The American College of Rheumatology, in partnership with the Spondylitis Association of America and the Spondyloarthritis Research and Treatment Network, has released updated guidelines that included 86 recommendations on patient management.
A major change lies in the recognition of the primacy of biologics for patients who don’t respond long term to first-line nonsteroidal anti-inflammatories. Biologics for rheumatoid arthritis, among related conditions, presents a new opportunity for patients and physicians. Howard Fuchs, M.D., director of the rheumatology training program at Vanderbilt University Medical Center, says the change acknowledges several important new drugs and formalizes a growing practice of offering them without the middle step of trying methotrexate, a drug that has shown limited effectiveness in this population.
“We are seeing excellent outcomes with biologics, particularly the newer ones that inhibit IL-17. Hopefully, these guidelines will help make them more available and eliminate having to try different drugs before insurance will cover them,” Fuchs said.
Moving to Biologics
Methotrexate is the drug of choice for rheumatoid arthritis, and historically also for psoriatic arthritis. It had also been the previously recommended second-line for ankylosing spondylitis and axial spondyloarthritis. “Methotrexate sometimes works for peripheral arthritis, but it tends not to effectively treat the arthritis of the spine or major joints,” Fuchs said. “With insurance requirements, we have sometimes had to go through hoops or try multiple INF inhibitors before moving to what we think will ultimately work best, which might be an IL-17 inhibitor.”
Alongside the battery of INF inhibitors (infliximab, etanercept, adalimumab, golimumab, certolizumab) that came out in the 1990s are several new IL-17A inhibitors, secukinumab, ixekizumab, and the JAK inhibitor tofacitinib. Tofacitinib is not a monoclonal antibody, but a small molecule that downregulates the intracellular machinery that creates inflammation in a totally different fashion.
“We are seeing excellent outcomes with biologics, particularly the newer ones that inhibit IL-17. Hopefully, these guidelines will help make them more available and eliminate having to try different drugs before insurance will cover them.”
The Cost of Biologics for Rheumatoid Arthritis
Biologics for rheumatic arthritis disorders can cost upwards of $25,000 annually. While similar drugs can be somewhat less expensive, the new guidelines recommend against making a switch if the biologic is working. Fuchs says that providers must be clear with patients about the balance of risks, benefits and costs.

Excerpted records:
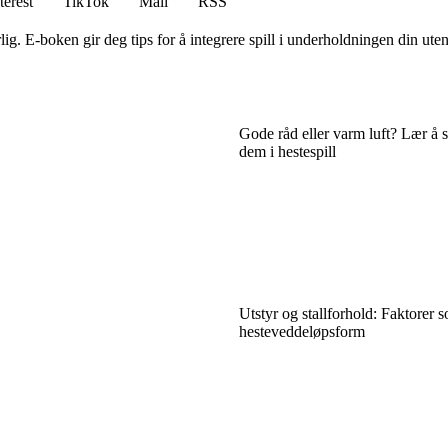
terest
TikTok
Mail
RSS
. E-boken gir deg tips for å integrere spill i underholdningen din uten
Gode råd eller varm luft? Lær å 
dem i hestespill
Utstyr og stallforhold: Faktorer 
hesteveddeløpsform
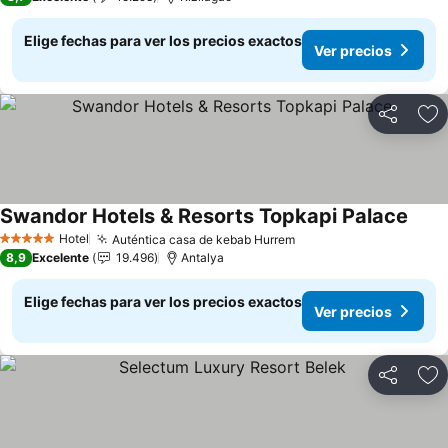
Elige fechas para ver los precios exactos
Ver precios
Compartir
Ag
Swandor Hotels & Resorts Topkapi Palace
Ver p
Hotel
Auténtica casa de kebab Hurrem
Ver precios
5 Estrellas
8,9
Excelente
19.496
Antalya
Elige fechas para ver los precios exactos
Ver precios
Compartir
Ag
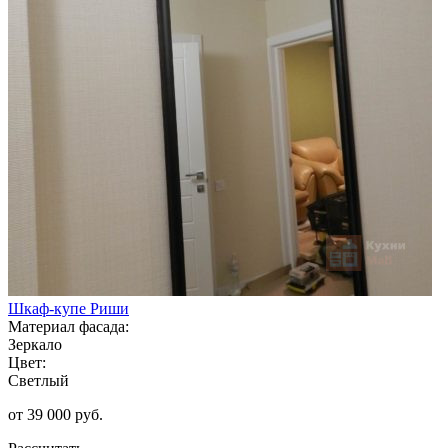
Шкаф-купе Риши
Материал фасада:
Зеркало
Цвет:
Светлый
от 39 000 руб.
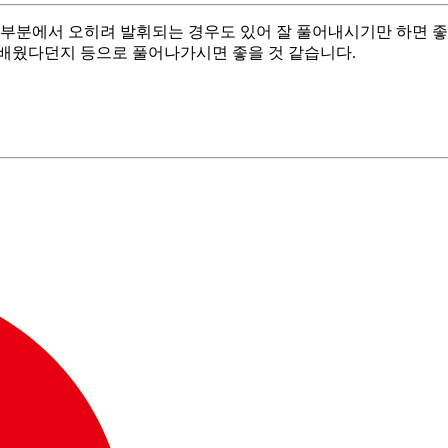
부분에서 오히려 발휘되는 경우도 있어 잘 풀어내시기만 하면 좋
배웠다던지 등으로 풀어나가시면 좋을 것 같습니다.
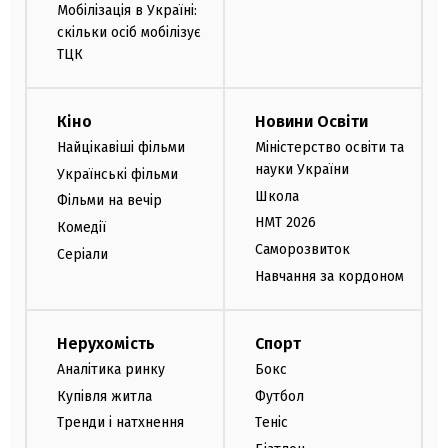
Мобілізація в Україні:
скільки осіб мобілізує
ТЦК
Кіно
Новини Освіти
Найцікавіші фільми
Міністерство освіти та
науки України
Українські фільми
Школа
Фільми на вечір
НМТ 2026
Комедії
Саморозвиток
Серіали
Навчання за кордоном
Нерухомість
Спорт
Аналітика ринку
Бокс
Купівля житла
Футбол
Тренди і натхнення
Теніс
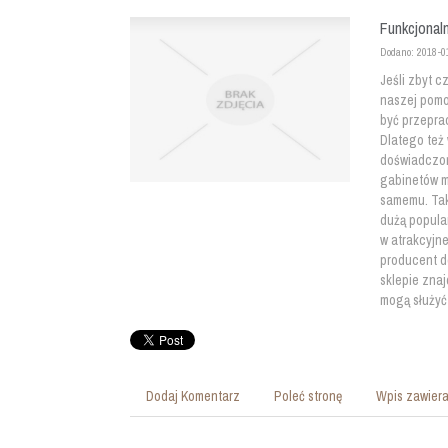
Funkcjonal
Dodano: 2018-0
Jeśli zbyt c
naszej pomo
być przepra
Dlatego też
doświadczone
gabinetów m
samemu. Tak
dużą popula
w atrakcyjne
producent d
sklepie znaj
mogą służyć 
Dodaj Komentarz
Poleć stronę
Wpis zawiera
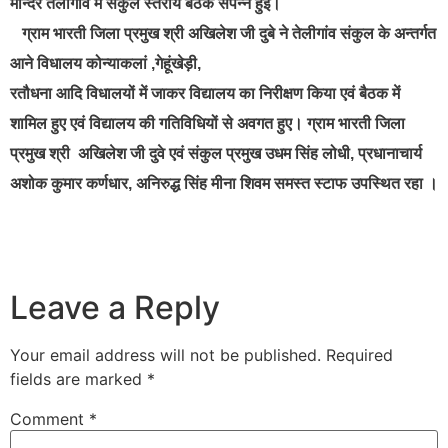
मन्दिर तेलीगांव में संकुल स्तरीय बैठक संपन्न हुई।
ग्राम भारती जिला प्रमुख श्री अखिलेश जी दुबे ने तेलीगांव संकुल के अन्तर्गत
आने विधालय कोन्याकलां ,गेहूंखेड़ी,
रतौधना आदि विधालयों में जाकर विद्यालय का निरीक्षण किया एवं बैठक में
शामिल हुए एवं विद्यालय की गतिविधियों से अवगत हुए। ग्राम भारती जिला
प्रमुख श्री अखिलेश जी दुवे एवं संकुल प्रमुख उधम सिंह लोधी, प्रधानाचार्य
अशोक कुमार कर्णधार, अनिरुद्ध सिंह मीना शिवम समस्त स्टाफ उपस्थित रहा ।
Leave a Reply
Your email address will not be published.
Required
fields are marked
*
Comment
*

Activities:
1. Quote the article on rheumatology guidelines, starting with "A major change" and going on through "in this population.".
2. Name every INF inhibitor that the article on rheumatology guidelines lists.
3. Summarize the article on rheumatology guidelines in three sentences.
The material above comes from a separate source and is not related to the article on rheumatology guidelines.

Results:
1.
A major change lies in the recognition of the primacy of biologics for patients who don’t respond long term to first-line nonsteroidal anti-inflammatories. Biologics for rheumatoid arthritis, among related conditions, presents a new opportunity for patients and physicians. Howard Fuchs, M.D., director of the rheumatology training program at Vanderbilt University Medical Center, says the change acknowledges several important new drugs and formalizes a growing practice of offering them without the middle step of trying methotrexate, a drug that has shown limited effectiveness in this population.

2. infliximab, etanercept, adalimumab, golimumab, certolizumab

3. The American College of Rheumatology, with the Spondylitis Association of America and the Spondyloarthritis Research and Treatment Network, has released updated guidelines with 86 recommendations on patient management. A major change is the recognition that biologics come first for patients who do not respond long term to first-line nonsteroidal anti-inflammatories, without the middle step of trying methotrexate. Howard Fuchs of Vanderbilt University Medical Center reports excellent outcomes with biologics, which can cost upwards of $25,000 annually, and the guidelines recommend against switching a biologic that is working.